The egregious use of earmarks to obtain federal funding for pet projects has become so widespread that many elected officials act as if they are obligated to grab as many dollars as they can to curry favor with constituents. What amounts to fiscal plunder is made even worse when earmarks are attached to vital funding bills, making it difficult to vote them down for fear of losing appropriations for essential programs.
That's the case with an emergency appropriations bill recently sent by the U.S. Senate to the U.S. House. The purpose of the bill, as requested by President Bush, was to make more funding available for the war effort in Iraq, to provide more hurricane relief to the Gulf Coast and to set aside a few million dollars for the government's preparation for a flu pandemic.
But many senators, knowing this bill had a high priority because of the mounting expenses of the war and hurricane recovery, seized the opportunity to add on pet projects worth another $14 billion. Bush initially said he would veto the bill if it came to his desk with appropriations for more than he requested. When the Senate defied his spending limit, he said he would wait to see what the House-Senate conference version looks like before deciding what to do.

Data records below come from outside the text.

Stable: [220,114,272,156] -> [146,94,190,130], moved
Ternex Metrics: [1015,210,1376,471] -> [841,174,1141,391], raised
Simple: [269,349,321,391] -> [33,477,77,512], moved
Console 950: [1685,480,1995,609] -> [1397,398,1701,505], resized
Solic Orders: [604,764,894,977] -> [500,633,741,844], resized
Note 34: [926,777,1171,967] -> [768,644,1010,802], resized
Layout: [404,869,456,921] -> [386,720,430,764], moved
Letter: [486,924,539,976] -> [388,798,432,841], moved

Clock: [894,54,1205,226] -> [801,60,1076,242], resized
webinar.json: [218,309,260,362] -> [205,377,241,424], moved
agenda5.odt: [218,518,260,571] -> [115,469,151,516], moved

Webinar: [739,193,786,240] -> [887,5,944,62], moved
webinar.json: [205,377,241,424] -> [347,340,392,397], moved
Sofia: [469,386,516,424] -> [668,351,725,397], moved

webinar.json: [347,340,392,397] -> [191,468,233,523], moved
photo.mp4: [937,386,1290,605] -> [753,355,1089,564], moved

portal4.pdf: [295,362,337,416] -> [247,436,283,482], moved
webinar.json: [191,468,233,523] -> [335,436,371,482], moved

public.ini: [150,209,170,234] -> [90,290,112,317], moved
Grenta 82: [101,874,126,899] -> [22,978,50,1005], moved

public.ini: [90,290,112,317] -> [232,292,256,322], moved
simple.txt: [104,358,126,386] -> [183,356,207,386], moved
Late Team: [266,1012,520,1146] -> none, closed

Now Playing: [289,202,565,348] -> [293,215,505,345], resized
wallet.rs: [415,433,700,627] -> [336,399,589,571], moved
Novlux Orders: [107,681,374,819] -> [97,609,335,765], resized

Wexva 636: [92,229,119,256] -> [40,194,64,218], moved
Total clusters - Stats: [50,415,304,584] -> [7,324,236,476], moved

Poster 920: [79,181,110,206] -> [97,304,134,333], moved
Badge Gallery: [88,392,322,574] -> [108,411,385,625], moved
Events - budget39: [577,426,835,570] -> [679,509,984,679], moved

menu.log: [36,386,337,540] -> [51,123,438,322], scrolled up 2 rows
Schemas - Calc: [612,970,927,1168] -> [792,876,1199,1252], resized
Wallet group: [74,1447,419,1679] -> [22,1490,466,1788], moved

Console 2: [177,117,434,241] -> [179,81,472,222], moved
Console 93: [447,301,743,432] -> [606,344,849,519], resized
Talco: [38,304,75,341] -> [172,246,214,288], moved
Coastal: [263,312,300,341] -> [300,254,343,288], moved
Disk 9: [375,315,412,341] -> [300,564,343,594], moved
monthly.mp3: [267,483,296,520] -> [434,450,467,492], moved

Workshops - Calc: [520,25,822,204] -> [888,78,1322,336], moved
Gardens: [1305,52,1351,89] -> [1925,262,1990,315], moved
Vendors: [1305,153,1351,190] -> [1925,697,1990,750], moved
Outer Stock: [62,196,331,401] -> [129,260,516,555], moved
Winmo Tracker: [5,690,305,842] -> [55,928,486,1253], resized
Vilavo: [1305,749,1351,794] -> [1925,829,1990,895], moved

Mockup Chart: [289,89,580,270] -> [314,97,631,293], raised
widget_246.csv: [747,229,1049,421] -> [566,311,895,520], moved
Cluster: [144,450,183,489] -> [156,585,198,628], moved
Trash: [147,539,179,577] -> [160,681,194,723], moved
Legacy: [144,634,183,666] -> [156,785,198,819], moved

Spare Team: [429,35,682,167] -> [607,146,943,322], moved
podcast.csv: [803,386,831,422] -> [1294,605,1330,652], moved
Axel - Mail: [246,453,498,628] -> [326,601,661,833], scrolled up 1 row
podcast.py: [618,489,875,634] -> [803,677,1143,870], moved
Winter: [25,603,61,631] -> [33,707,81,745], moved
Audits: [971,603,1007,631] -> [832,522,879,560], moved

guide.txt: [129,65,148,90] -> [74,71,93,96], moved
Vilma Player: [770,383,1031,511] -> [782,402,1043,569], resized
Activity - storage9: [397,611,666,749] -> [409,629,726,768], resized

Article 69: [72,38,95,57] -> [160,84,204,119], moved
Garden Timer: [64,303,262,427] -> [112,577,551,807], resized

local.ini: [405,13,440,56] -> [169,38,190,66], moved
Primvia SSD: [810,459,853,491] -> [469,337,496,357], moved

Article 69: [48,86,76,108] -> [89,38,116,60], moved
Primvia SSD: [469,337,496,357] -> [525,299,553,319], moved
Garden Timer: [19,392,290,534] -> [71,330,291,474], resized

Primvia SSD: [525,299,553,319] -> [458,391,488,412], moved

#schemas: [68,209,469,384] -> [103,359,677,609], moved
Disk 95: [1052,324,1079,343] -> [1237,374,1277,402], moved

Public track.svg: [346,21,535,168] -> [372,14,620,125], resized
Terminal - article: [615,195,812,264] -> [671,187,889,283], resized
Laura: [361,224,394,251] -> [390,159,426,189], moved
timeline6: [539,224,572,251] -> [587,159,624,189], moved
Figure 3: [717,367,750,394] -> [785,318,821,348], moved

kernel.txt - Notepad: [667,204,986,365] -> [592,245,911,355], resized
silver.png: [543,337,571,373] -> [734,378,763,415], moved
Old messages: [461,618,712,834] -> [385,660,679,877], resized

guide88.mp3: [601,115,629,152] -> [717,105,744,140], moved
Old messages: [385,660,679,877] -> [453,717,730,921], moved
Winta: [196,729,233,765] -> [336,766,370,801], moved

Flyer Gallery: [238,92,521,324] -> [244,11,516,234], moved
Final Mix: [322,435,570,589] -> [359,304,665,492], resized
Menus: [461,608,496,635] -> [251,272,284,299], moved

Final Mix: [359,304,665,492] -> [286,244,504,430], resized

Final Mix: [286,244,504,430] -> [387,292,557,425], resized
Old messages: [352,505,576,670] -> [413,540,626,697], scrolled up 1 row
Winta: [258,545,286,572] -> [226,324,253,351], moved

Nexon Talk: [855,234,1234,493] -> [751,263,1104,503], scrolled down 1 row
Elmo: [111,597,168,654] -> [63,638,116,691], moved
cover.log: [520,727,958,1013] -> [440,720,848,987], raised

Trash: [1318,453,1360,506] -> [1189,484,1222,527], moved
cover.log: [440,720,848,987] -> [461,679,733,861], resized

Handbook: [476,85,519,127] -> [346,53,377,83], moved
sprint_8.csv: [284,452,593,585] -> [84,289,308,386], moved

The emergency appropriations are vital, and to vote against them -- or to veto the whole package -- might be construed as a lack of support for troops in Iraq or government relief efforts along the Gulf Coast. But others, seeing the exploding national deficit, would applaud a tough stand on the earmark scam.
That's not to say the extras added to the bill aren't important or don't deserve consideration. But if they do, they should be considered on their own, not as part of a hijacking of the essential spending the president has requested.
If the bill gets to the president's desk with $14 billion more than needed for the original intent of the funding, President Bush should do exactly what he said he would do: Veto it.